▶ WORK ITEM: From the records below, take each line where the string "staff" shows up and copy it.

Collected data
#####
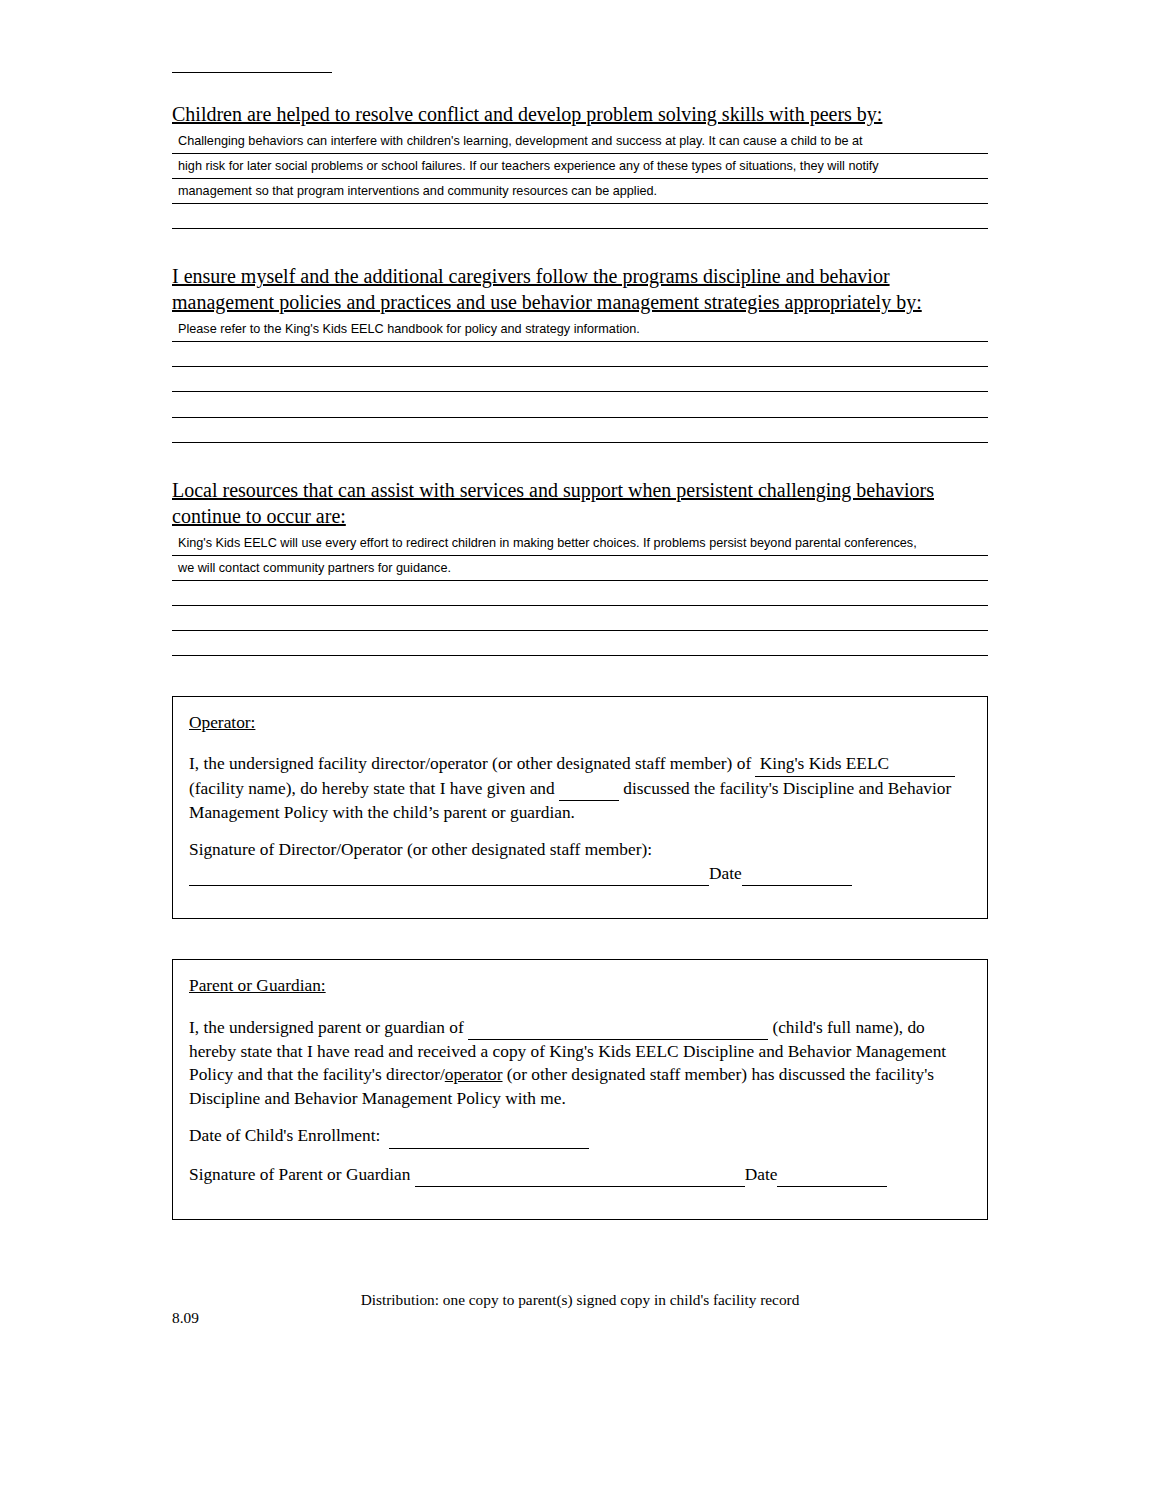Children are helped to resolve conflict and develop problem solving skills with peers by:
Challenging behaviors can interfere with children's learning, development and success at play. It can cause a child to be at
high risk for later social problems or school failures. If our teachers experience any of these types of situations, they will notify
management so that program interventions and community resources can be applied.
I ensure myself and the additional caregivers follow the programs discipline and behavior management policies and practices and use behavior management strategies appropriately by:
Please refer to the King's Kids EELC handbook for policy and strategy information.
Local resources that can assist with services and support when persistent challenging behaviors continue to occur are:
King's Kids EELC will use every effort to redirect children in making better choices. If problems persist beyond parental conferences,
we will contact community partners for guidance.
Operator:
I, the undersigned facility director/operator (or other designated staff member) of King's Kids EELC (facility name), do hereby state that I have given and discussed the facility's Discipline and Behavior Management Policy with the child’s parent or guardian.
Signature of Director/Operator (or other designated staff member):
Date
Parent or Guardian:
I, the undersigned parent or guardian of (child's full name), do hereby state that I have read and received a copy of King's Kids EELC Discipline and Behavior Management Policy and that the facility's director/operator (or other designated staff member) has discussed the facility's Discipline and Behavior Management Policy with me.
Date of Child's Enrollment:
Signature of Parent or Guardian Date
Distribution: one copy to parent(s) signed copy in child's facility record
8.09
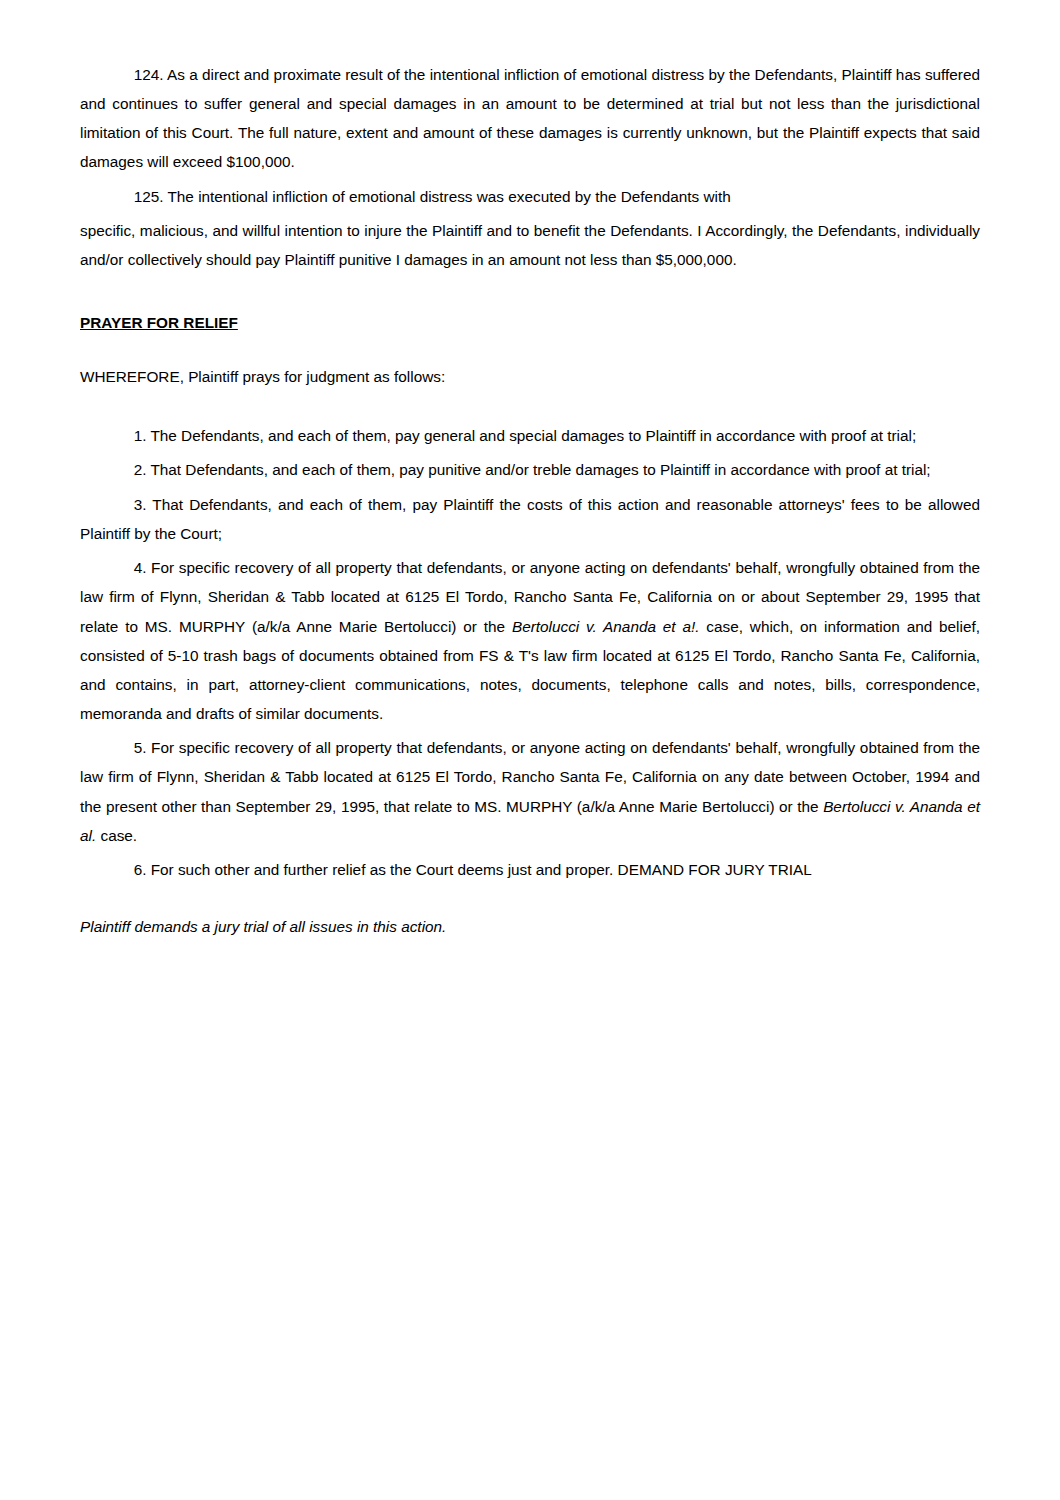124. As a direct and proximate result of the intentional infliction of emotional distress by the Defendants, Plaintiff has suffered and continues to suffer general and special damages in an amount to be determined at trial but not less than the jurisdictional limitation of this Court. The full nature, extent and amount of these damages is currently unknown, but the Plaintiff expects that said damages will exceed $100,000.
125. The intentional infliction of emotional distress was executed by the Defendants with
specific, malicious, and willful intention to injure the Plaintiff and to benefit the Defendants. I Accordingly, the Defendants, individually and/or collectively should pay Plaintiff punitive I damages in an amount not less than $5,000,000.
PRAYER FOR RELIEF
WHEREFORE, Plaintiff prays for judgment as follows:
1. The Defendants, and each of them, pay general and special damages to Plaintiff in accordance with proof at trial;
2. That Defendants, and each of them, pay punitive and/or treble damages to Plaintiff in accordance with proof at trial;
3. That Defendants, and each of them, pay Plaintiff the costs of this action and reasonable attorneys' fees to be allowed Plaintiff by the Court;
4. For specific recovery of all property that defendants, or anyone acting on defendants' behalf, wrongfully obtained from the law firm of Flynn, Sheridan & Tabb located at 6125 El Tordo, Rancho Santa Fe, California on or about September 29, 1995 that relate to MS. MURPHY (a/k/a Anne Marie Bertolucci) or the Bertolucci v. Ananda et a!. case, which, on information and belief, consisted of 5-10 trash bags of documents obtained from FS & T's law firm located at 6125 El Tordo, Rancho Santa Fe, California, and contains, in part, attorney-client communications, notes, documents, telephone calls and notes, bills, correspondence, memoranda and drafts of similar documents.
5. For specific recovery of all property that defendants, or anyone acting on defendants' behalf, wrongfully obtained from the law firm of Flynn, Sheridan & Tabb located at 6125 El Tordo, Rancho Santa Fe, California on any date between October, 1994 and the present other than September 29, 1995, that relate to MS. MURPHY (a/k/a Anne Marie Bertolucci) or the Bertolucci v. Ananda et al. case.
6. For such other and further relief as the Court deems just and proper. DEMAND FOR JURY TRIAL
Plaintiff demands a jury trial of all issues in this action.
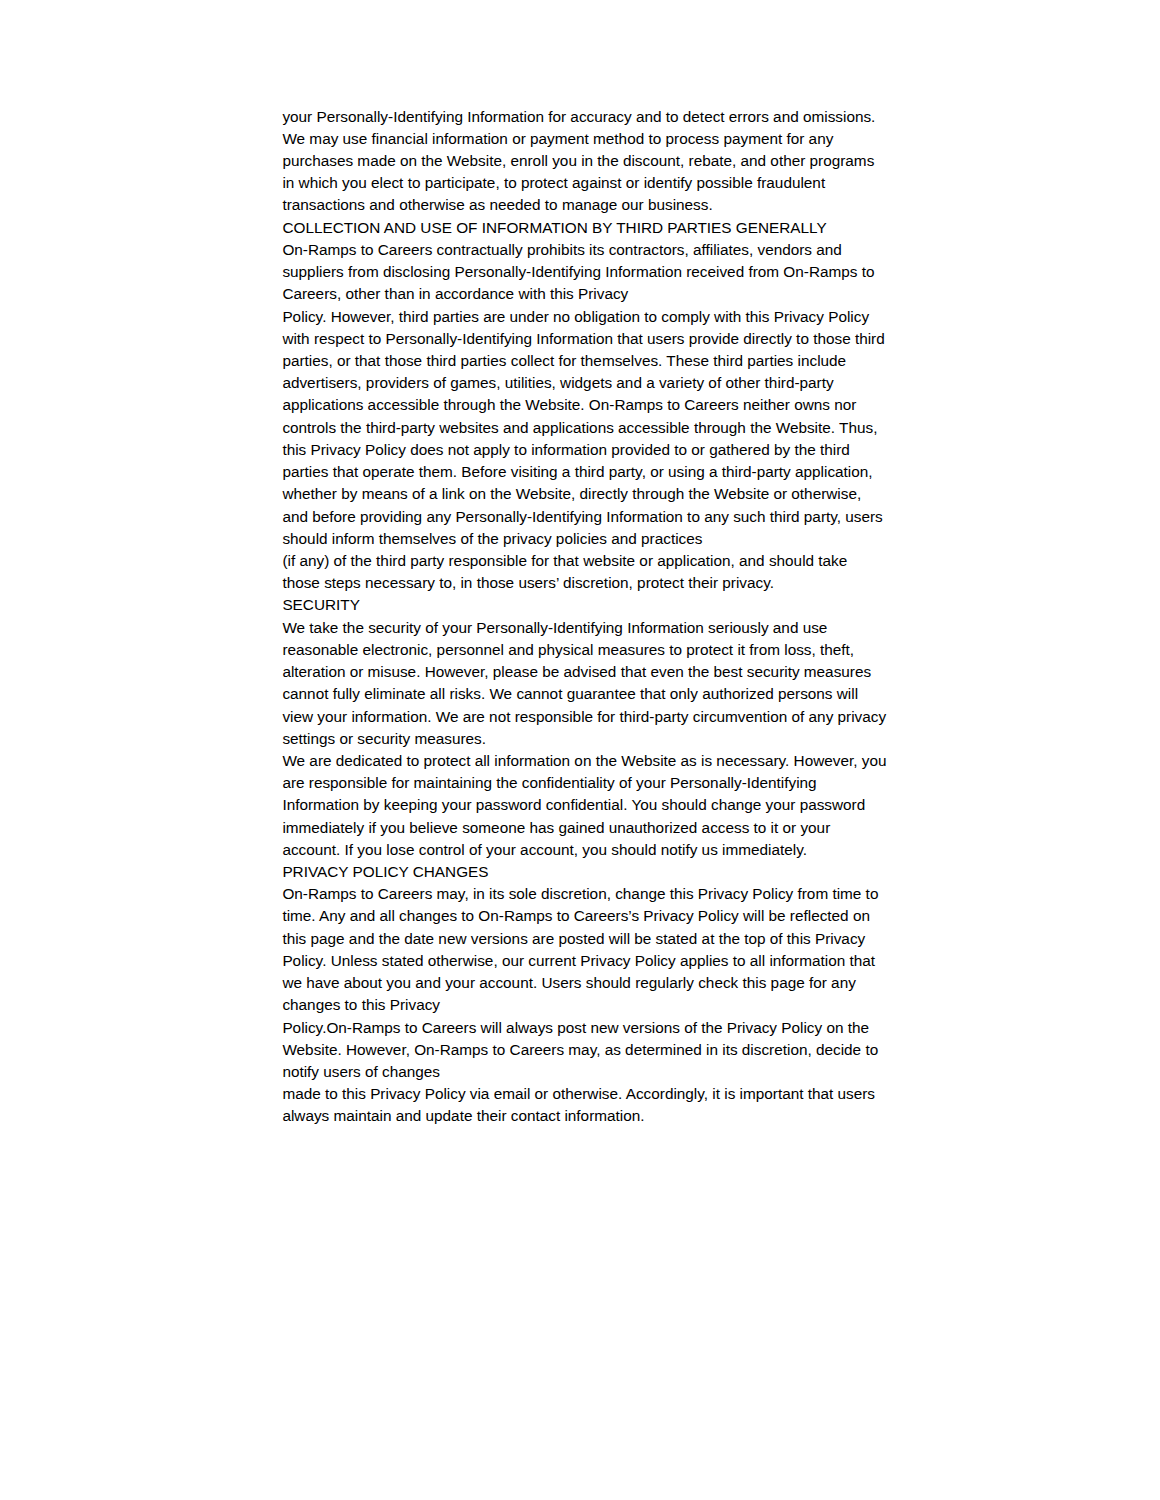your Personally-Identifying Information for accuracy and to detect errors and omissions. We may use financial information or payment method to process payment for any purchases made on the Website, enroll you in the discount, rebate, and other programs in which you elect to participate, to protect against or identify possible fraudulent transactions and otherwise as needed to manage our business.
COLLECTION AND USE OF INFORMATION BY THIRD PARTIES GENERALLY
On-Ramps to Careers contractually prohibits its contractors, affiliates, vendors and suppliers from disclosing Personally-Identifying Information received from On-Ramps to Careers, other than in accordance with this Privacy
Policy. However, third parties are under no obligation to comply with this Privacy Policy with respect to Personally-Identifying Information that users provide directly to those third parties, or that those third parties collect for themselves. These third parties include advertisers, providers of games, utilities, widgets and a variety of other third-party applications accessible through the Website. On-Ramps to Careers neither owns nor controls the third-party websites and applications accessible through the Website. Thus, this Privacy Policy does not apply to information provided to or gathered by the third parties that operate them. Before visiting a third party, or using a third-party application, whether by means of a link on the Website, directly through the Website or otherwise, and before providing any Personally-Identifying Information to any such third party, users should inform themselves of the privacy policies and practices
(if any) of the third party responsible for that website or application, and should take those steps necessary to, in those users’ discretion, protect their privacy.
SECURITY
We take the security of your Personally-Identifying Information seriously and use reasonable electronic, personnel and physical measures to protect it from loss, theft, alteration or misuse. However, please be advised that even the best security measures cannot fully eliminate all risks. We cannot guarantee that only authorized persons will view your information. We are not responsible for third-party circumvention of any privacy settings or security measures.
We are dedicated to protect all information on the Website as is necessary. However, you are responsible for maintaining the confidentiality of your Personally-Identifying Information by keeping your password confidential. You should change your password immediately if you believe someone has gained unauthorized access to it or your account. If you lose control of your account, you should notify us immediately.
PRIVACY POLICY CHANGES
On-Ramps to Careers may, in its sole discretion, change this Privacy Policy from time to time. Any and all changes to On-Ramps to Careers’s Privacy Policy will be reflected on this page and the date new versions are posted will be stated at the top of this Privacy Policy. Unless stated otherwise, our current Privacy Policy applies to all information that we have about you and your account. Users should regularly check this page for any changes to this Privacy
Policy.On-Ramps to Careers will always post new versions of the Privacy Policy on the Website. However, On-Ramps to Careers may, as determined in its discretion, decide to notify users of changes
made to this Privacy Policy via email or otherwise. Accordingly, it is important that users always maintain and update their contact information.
#####
▶ ANSWER BOX:
I, the undersigned facility director/operator (or other designated staff member) of King's Kids EELC (facility name), do hereby state that I have given and discussed the facility's Discipline and Behavior Management Policy with the child’s parent or guardian.
Signature of Director/Operator (or other designated staff member):
I, the undersigned parent or guardian of (child's full name), do hereby state that I have read and received a copy of King's Kids EELC Discipline and Behavior Management Policy and that the facility's director/operator (or other designated staff member) has discussed the facility's Discipline and Behavior Management Policy with me.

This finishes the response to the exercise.